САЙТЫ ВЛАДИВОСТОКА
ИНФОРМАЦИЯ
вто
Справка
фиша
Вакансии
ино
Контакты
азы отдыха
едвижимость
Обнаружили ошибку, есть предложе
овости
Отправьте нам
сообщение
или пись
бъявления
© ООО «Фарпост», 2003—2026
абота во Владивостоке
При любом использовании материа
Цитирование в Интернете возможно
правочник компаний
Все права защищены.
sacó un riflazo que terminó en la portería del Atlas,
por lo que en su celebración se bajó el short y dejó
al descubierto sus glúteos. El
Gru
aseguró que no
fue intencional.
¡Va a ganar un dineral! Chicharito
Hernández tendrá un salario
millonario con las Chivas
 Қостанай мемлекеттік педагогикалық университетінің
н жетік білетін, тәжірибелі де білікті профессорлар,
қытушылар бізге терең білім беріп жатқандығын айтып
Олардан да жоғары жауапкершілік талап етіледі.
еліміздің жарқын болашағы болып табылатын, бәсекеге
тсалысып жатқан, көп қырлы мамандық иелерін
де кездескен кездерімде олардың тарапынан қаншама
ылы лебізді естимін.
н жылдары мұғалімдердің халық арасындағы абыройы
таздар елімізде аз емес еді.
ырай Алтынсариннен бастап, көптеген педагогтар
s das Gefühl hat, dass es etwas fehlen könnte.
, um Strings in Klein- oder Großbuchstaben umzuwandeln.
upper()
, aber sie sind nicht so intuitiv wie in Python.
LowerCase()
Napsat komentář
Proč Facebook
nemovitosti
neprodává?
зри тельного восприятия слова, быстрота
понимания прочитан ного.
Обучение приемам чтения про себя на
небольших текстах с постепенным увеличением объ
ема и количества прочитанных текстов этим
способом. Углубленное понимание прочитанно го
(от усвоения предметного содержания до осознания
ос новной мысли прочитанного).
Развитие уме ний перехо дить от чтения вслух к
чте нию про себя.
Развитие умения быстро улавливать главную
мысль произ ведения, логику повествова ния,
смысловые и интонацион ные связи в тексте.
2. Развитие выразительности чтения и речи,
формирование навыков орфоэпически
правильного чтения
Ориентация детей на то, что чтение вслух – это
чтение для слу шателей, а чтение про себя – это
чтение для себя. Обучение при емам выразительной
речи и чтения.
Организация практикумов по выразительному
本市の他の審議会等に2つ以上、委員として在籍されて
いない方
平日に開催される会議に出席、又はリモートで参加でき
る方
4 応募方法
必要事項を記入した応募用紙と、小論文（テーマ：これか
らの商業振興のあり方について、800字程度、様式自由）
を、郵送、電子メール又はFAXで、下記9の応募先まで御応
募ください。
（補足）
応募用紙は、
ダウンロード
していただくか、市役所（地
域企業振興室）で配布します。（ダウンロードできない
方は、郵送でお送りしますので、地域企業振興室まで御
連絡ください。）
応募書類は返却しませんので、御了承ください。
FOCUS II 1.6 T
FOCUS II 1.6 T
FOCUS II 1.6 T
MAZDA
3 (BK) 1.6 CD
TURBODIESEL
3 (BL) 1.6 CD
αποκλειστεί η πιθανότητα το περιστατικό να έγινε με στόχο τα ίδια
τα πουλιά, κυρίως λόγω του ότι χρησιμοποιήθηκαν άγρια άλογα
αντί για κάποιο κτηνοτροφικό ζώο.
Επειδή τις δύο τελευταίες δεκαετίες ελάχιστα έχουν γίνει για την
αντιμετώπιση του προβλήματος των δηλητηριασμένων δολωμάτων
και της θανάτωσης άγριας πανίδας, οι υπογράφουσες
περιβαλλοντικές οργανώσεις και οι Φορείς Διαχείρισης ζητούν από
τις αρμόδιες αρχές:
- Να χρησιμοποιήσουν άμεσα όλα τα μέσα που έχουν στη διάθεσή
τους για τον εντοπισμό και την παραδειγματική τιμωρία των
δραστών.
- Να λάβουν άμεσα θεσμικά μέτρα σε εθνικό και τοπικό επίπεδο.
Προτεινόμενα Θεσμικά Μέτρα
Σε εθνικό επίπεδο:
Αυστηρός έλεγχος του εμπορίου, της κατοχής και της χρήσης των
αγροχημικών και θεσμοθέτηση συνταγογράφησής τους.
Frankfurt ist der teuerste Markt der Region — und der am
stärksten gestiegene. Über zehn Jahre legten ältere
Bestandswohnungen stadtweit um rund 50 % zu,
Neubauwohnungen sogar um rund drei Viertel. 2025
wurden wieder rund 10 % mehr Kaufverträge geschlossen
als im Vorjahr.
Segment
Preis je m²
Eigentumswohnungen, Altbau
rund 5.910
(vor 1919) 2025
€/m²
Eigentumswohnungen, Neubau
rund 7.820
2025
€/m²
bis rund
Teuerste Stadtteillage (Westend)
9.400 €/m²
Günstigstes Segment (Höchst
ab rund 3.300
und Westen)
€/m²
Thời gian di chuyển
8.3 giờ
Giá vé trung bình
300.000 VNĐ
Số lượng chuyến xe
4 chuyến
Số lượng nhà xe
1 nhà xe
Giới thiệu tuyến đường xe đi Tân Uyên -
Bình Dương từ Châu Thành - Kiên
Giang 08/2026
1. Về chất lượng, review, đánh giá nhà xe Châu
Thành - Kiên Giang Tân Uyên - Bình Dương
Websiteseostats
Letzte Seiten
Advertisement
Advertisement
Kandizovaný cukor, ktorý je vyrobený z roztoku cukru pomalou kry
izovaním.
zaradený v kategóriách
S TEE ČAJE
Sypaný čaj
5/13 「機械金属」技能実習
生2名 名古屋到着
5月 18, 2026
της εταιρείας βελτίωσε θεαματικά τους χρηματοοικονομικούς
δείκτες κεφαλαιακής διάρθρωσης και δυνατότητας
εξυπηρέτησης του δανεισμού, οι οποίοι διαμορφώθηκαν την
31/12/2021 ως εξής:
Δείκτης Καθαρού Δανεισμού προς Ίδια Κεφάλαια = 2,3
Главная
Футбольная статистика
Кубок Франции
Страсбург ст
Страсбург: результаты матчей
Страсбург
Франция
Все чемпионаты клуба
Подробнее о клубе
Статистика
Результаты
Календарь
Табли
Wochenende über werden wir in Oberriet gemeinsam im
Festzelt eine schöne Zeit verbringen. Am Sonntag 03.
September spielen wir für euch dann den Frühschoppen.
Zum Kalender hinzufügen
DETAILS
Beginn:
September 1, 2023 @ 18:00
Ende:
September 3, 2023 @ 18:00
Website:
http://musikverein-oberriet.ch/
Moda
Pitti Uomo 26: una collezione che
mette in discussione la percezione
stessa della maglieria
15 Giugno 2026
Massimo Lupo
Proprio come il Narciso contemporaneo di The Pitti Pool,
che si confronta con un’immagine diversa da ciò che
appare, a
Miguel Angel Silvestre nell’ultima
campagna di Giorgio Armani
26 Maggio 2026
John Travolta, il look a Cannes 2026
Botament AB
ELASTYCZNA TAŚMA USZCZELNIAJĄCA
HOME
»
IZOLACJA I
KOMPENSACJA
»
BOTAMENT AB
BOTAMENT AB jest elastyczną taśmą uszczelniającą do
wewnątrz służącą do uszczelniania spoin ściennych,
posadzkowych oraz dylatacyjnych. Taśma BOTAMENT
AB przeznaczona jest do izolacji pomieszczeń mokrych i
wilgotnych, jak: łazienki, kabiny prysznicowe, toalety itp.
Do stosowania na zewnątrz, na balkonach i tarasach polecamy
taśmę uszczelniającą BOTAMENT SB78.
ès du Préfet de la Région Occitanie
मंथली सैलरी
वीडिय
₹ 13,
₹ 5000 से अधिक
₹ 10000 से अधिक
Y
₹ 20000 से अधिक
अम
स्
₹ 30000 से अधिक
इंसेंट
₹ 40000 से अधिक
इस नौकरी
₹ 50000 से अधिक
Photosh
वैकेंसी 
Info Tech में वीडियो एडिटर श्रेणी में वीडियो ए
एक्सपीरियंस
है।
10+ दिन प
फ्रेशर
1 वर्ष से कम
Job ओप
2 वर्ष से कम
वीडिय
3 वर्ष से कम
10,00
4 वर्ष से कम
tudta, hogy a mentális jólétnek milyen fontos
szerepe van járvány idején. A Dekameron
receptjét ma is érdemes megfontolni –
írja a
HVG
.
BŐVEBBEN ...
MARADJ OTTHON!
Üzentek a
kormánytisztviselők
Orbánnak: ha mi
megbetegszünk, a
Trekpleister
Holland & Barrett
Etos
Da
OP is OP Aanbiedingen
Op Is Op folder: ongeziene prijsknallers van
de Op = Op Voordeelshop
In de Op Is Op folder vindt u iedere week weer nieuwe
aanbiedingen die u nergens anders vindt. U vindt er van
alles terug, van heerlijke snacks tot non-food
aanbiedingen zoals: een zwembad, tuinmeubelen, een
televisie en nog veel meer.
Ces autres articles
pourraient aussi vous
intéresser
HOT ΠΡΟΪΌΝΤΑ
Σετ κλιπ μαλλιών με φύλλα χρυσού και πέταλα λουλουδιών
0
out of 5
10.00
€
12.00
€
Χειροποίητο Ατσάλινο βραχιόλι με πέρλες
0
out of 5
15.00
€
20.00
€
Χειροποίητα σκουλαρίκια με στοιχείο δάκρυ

Task directions:
Your response should be the lines above from the first to the one containing "Все права защищены.", inclusive, each given exactly.

Task response:
САЙТЫ ВЛАДИВОСТОКА
ИНФОРМАЦИЯ
вто
Справка
фиша
Вакансии
ино
Контакты
азы отдыха
едвижимость
Обнаружили ошибку, есть предложе
овости
Отправьте нам
сообщение
или пись
бъявления
© ООО «Фарпост», 2003—2026
абота во Владивостоке
При любом использовании материа
Цитирование в Интернете возможно
правочник компаний
Все права защищены.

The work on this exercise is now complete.